## Record set

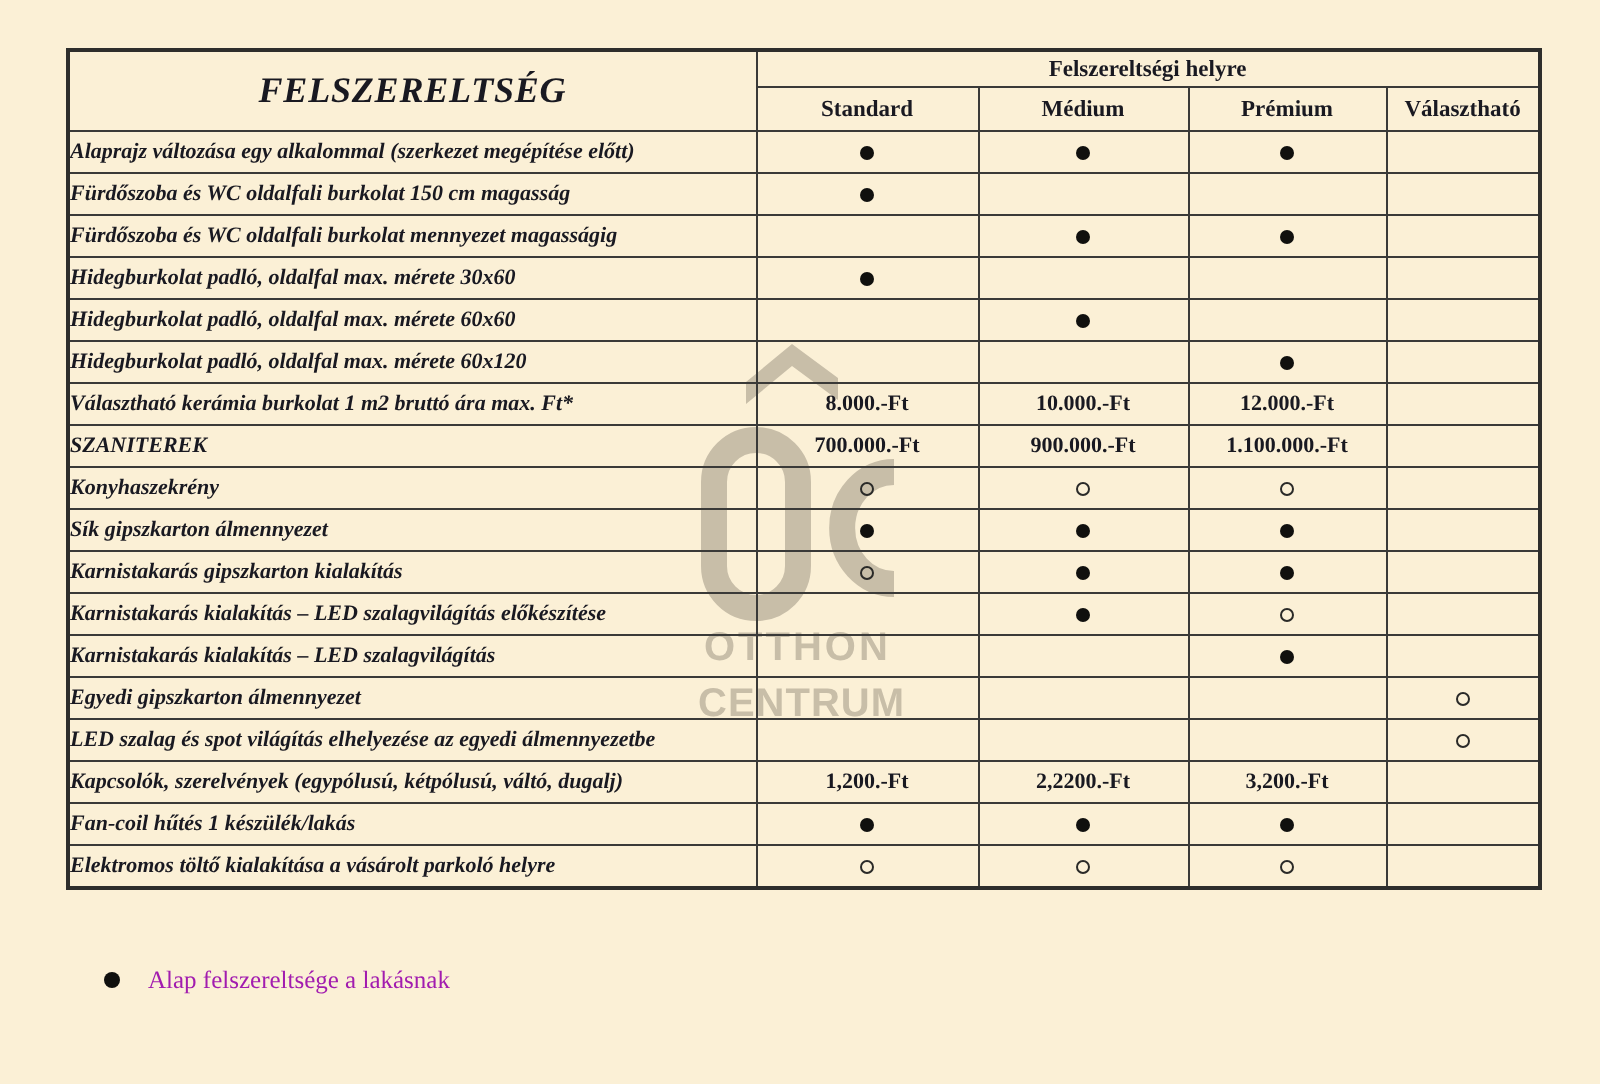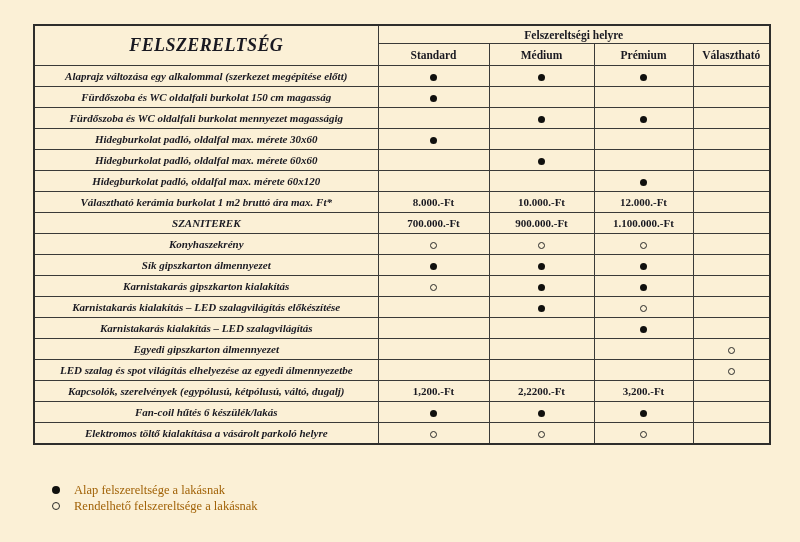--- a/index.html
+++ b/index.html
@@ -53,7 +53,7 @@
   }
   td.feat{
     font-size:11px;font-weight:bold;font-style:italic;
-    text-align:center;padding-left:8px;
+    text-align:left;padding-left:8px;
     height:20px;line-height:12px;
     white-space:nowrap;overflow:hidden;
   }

* * *

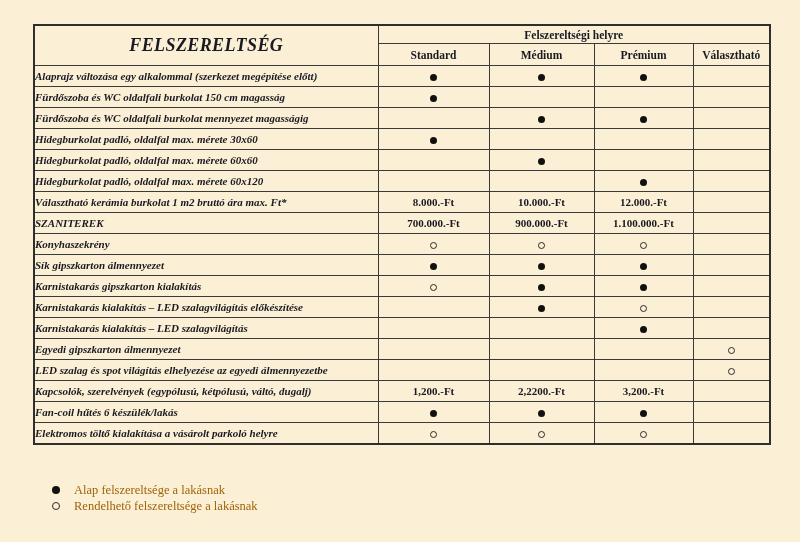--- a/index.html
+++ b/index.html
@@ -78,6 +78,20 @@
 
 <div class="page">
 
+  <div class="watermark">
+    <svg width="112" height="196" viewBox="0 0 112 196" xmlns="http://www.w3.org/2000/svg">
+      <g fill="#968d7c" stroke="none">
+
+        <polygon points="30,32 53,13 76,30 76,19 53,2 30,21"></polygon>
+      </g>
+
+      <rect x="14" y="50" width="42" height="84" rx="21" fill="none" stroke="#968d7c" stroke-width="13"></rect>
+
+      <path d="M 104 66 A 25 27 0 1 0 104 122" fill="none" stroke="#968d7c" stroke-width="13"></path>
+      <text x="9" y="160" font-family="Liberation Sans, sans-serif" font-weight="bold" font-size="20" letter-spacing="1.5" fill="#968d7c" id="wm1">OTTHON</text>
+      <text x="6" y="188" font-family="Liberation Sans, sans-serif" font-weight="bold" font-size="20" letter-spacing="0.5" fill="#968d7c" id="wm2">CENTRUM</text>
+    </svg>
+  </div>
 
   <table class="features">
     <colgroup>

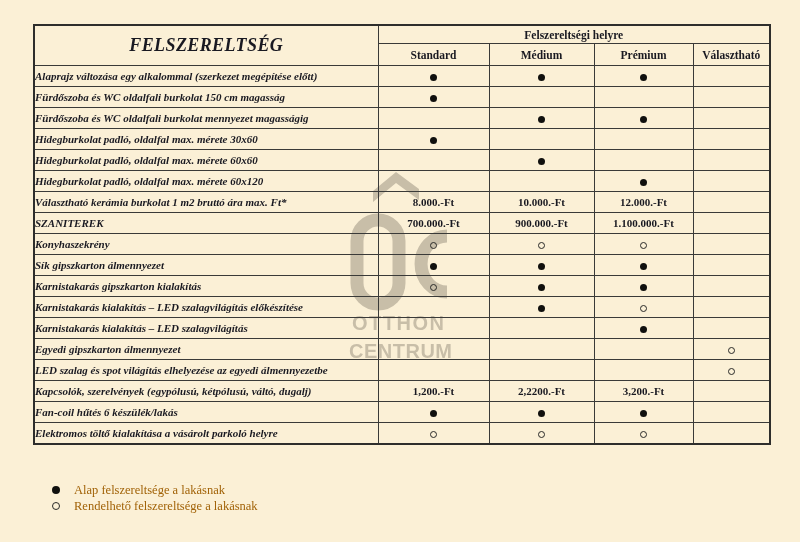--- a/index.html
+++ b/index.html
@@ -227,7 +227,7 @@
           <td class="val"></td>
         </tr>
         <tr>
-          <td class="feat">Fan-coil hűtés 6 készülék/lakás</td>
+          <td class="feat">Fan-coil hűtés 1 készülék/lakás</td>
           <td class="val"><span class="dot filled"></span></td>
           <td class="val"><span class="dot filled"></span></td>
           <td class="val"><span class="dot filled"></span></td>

## Aim of the exercise
Look through the data above for the word "sans". Report each line where it occurs.

## Solution to this problem
+      <text x="9" y="160" font-family="Liberation Sans, sans-serif" font-weight="bold" font-size="20" letter-spacing="1.5" fill="#968d7c" id="wm1">OTTHON</text>
+      <text x="6" y="188" font-family="Liberation Sans, sans-serif" font-weight="bold" font-size="20" letter-spacing="0.5" fill="#968d7c" id="wm2">CENTRUM</text>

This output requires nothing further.